Some of the orchestra's performances have been broadcast in the United Kingdom on Sky Arts and the United States on the PBS television network such as the 2003 airing of Andre Rieu Live in Dublin, filmed in Dublin, Ireland, and 2003's André Rieu Live in Tuscany filmed in the Piazza Della Repubblica in the village of Cortona in Tuscany.

== History ==
Gemma Serpenti and André Rieu founded the Maastricht Salon Orchestra (MSO) in 1978. Initially, Rieu performed small classical crossover concerts with the MSO. In 1987 André renamed the MSO to the Johann Strauss Orchestra to emphasise waltz music. In Rieu's first concert with the orchestra, on January 1, 1988, there were 12 musicians.

At the time the orchestra first toured Europe, there emerged a renewed interest in waltz music. The revival began in the Netherlands and was ignited by their recording of the Second Waltz from Shostakovich's Suite for Variety Orchestra. As a result, Rieu became known as the modern "Waltz King," a title originally bestowed upon Johann Strauss II.

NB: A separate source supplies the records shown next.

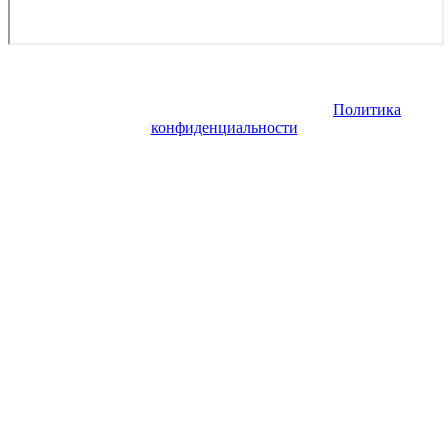
Copyright © 2026. Купить авиабилет онлайн. Все права
защищены. Запрещено использование материалов сайта без
согласия его авторов и обратной ссылки.
Политика
конфиденциальности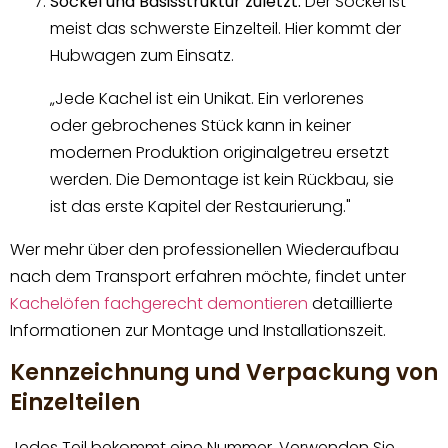
Sockel und Basisstruktur zuletzt:
Der Sockel ist
meist das schwerste Einzelteil. Hier kommt der
Hubwagen zum Einsatz.
„Jede Kachel ist ein Unikat. Ein verlorenes
oder gebrochenes Stück kann in keiner
modernen Produktion originalgetreu ersetzt
werden. Die Demontage ist kein Rückbau, sie
ist das erste Kapitel der Restaurierung."
Wer mehr über den professionellen Wiederaufbau
nach dem Transport erfahren möchte, findet unter
Kachelöfen fachgerecht demontieren
detaillierte
Informationen zur Montage und Installationszeit.
Kennzeichnung und Verpackung von
Einzelteilen
Jedes Teil bekommt eine Nummer. Verwenden Sie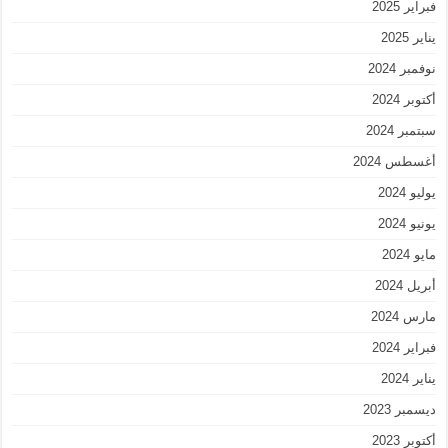
فبراير 2025
يناير 2025
نوفمبر 2024
أكتوبر 2024
سبتمبر 2024
أغسطس 2024
يوليو 2024
يونيو 2024
مايو 2024
أبريل 2024
مارس 2024
فبراير 2024
يناير 2024
ديسمبر 2023
أكتوبر 2023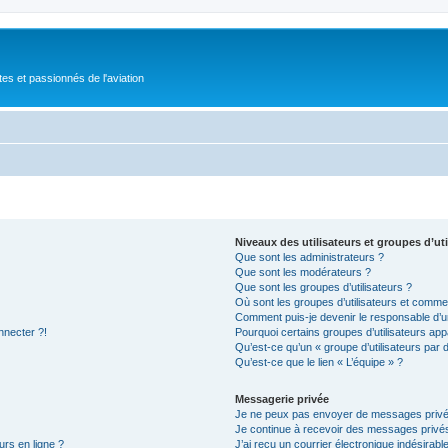
tes et passionnés de l'aviation
Niveaux des utilisateurs et groupes d’uti
Que sont les administrateurs ?
Que sont les modérateurs ?
Que sont les groupes d’utilisateurs ?
Où sont les groupes d’utilisateurs et commen
Comment puis-je devenir le responsable d’un
nnecter ?!
Pourquoi certains groupes d’utilisateurs app
Qu’est-ce qu’un « groupe d’utilisateurs par 
Qu’est-ce que le lien « L’équipe » ?
Messagerie privée
Je ne peux pas envoyer de messages privé
Je continue à recevoir des messages privés 
urs en ligne ?
J’ai reçu un courrier électronique indésirabl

The orchestra has performed regularly with guest musicians and singers such as Carla Maffioletti, Mirusia Louwerse, Carmen Monarcha and the Platin Tenors.

==Members==
By 2008, the orchestra, which variably includes instrumentalists, singers, and dancers, had expanded to 43 members, and in the 2010s the group variously included anywhere from 80 to 150 members, depending on venue and occasion. The most senior member of the orchestra is Jean Sassen, who has been a member since 1987. Male members wear tails, while female members, "dressed like Disney princesses" wear large pastel ball gowns designed by Rieu.